2008年02月10日
料理屋「ふね屋」の娘おりんは 病気で生死の境をさまよっているうちに 三途の河原まで行ってしまい それから幽霊が見えるようになってしまう ふね屋に憑いている幽霊たちが 成仏できないでいるのは 何故? 幽霊が見える人と 見えない人がいるのは 何故? 幽霊が見える人も 見える幽霊と見えない幽霊がいるのは 何故? いろいろな謎を解く鍵は思わぬところに ...... この本は 江戸時代の料理屋を舞台に繰り広げられる 怪談 人情とファンタジーに彩られたミステリー というところか ひとつひとつのエピソードを見ていくと 怖くて重いお話しもあるのだが 妙に人間臭く魅力的な幽霊 = お化けさんとの触れあいは楽しそうだし 純粋で優しい少女の視点で書かれているからか 全体に柔らかく温かい 書名になっている 「あかんべえ」 お梅ちゃんの 「あかんべえ」 は 本当に切ない おりんの 「あっかんべえ、だ」 は 微笑ましい 30年前に起きた忌まわしい事件の謎と ふね屋をめぐる人間模様が複雑に絡み合うという なかなかおどろおどろしいテーマなのだが 宮部みゆきが描くと温かいお話しになる 登場人物の多くが いろいろな業や罪を抱えていても 根は善人として描かれているからかな? 宮部みゆきは 本当にお話しが上手い この本も 細かい事を言えば 気になるところが無いではないが 楽しさや哀しさを含めて この面白さは それを補って余りある 同じテーマで 桐野夏生が書いたら 興願寺の住職や おつたに焦点を当てて 人間の欲や醜さを描く作品になるのだろうか? 恩田陸なら 岩井志麻子なら と想像すると 面白いね
野風
Re:『あかんべえ』 宮部みゆき
2008-02-10 13:29
今は、ねじめ正一。

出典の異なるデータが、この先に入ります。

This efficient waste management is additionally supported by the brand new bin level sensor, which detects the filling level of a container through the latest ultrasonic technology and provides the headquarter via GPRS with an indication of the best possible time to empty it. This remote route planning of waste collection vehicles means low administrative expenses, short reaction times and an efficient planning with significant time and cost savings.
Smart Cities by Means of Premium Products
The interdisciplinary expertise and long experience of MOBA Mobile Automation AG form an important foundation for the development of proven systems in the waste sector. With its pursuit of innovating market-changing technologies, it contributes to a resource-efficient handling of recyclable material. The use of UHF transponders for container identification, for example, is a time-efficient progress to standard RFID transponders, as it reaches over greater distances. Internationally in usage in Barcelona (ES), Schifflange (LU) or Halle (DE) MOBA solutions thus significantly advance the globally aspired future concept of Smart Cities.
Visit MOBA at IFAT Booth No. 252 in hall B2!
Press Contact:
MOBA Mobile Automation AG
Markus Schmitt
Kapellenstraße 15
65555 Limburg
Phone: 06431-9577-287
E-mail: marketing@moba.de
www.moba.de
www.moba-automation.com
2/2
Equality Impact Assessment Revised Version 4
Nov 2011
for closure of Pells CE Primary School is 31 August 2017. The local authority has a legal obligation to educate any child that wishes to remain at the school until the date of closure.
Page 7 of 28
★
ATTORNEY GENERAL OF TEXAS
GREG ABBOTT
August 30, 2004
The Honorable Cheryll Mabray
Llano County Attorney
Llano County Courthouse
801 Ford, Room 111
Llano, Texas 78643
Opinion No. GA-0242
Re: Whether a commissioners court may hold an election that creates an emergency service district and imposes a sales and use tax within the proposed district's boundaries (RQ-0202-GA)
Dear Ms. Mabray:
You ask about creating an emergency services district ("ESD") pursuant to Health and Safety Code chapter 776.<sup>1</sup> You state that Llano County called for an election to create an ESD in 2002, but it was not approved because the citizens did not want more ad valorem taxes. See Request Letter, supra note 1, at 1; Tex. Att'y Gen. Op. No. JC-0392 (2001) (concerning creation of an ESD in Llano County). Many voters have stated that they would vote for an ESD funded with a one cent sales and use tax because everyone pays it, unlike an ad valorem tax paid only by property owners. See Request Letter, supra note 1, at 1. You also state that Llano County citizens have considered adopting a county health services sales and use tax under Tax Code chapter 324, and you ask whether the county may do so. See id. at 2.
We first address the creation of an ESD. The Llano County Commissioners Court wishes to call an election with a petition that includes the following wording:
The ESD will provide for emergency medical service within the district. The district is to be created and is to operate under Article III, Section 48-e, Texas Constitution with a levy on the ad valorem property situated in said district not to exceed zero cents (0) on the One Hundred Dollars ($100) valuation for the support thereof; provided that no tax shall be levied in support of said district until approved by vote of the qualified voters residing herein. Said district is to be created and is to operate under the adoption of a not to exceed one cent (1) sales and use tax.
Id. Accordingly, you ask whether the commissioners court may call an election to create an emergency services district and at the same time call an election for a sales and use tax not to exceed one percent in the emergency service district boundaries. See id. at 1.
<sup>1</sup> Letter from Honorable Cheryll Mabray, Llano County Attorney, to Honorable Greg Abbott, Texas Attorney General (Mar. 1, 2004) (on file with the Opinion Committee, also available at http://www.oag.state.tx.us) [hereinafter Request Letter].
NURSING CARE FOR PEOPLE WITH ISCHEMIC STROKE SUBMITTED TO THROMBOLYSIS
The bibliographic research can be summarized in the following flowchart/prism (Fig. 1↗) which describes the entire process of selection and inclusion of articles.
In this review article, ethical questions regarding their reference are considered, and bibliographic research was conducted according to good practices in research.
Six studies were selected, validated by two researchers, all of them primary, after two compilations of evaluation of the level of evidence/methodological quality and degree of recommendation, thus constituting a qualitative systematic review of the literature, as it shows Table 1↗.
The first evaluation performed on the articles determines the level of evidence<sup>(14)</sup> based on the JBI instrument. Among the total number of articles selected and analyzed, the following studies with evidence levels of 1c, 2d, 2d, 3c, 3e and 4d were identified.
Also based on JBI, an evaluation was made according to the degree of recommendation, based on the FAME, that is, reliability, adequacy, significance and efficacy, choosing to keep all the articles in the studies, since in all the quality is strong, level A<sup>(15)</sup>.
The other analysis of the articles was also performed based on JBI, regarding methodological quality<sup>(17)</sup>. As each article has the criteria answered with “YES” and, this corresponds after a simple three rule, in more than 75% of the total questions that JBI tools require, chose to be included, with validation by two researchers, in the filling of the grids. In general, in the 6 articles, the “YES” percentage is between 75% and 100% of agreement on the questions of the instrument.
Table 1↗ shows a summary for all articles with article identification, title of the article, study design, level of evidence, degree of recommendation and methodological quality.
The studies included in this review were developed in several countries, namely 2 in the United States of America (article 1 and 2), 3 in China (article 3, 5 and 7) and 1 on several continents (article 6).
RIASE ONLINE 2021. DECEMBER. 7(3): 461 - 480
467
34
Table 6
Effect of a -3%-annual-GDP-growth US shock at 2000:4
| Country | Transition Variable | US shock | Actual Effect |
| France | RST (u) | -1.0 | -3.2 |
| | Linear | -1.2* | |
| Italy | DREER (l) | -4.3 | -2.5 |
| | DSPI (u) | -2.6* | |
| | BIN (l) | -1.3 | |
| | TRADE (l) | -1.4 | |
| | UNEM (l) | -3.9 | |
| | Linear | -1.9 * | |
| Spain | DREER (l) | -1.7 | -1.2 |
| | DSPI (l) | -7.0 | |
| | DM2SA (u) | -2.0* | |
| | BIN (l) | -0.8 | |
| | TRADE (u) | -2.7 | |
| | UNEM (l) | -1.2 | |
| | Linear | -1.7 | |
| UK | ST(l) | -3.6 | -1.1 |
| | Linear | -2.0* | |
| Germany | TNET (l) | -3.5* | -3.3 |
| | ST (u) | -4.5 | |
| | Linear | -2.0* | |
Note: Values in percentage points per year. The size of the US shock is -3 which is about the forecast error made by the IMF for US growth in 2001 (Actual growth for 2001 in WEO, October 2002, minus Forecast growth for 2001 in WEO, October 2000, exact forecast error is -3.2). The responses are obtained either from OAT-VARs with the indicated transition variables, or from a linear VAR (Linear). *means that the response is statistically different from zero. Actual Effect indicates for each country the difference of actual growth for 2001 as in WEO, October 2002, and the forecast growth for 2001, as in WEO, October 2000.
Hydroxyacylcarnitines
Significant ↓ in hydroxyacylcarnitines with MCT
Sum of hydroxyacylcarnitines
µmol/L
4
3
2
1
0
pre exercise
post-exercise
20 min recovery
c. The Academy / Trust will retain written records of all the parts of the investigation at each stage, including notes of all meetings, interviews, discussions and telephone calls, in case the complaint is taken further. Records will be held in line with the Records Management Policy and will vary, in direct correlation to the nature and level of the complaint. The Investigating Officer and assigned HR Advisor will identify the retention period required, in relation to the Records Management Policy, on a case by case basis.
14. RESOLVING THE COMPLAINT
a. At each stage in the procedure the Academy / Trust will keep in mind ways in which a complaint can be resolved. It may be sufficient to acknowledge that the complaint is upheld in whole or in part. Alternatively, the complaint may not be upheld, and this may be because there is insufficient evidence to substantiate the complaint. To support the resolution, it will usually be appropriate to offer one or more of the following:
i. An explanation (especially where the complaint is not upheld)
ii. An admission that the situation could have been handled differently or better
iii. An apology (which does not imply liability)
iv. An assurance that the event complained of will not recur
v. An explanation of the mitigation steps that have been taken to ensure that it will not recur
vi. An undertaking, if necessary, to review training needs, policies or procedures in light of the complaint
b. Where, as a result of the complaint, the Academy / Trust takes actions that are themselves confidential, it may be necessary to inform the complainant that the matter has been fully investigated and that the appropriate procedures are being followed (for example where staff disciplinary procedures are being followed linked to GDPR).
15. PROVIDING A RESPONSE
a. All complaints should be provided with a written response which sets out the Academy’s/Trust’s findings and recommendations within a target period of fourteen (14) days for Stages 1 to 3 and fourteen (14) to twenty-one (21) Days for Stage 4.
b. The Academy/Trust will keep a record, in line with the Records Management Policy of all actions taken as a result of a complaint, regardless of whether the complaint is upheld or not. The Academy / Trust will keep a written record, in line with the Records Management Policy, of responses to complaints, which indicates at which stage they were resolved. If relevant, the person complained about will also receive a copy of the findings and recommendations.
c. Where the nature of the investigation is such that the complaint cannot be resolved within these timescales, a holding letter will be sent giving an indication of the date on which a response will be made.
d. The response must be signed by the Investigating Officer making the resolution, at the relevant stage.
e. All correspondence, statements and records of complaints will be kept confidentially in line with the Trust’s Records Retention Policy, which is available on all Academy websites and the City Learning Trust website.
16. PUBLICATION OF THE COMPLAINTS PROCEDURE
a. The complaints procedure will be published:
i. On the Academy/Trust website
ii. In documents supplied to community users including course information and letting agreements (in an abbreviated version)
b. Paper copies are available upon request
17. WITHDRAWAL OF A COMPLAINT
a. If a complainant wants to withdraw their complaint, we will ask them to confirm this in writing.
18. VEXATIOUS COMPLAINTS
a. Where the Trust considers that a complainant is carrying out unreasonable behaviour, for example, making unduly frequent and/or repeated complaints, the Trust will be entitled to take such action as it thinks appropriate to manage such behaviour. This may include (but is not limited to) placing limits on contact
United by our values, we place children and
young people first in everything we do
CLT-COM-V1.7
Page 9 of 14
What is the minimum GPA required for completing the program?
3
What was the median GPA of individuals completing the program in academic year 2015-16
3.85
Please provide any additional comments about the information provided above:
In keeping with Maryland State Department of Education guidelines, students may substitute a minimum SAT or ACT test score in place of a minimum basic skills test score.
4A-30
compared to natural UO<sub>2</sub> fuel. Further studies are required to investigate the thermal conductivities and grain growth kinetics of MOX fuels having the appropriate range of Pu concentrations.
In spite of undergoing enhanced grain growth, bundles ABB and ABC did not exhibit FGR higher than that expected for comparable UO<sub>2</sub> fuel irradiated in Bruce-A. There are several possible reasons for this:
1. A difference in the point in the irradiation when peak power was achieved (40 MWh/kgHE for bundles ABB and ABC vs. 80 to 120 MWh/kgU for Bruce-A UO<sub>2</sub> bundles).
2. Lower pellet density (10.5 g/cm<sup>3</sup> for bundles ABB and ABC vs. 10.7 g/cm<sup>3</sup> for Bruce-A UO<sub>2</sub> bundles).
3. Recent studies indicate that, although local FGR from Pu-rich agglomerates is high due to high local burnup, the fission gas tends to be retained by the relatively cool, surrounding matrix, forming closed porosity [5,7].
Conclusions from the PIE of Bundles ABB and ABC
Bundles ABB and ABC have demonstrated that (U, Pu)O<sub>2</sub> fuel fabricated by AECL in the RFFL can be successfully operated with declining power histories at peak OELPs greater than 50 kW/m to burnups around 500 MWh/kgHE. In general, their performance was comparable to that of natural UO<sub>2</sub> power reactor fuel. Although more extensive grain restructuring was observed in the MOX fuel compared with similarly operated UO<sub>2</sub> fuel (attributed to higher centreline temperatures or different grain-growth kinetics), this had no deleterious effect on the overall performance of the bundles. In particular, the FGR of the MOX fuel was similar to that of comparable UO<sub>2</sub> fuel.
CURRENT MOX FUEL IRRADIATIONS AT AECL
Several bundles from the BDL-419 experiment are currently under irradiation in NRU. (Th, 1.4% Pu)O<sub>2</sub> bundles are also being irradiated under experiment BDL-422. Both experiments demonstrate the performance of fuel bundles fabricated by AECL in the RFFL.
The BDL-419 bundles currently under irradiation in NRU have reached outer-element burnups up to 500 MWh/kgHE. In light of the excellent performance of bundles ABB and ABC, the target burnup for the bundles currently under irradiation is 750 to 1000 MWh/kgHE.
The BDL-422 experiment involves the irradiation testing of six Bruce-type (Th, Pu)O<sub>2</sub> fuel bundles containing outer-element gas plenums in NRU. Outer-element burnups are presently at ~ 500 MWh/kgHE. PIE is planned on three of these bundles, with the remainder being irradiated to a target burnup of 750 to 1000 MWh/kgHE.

今日明日ぐらでしょうか。 その後は角田光代か、宮部みゆき『鳩笛草』この作品には幽霊とか霊能力者は出てくるのかな? 恩田作品は未遭遇です『歩行祭』を来月ぐらいには読みたいですね。 青空さん、女性作品が多くないですか?女性作品は口当たりがいいと言うか読み易いかも?そおゆう私も今年初めて読んだのは『Love Songs』女性作家の短編集でした。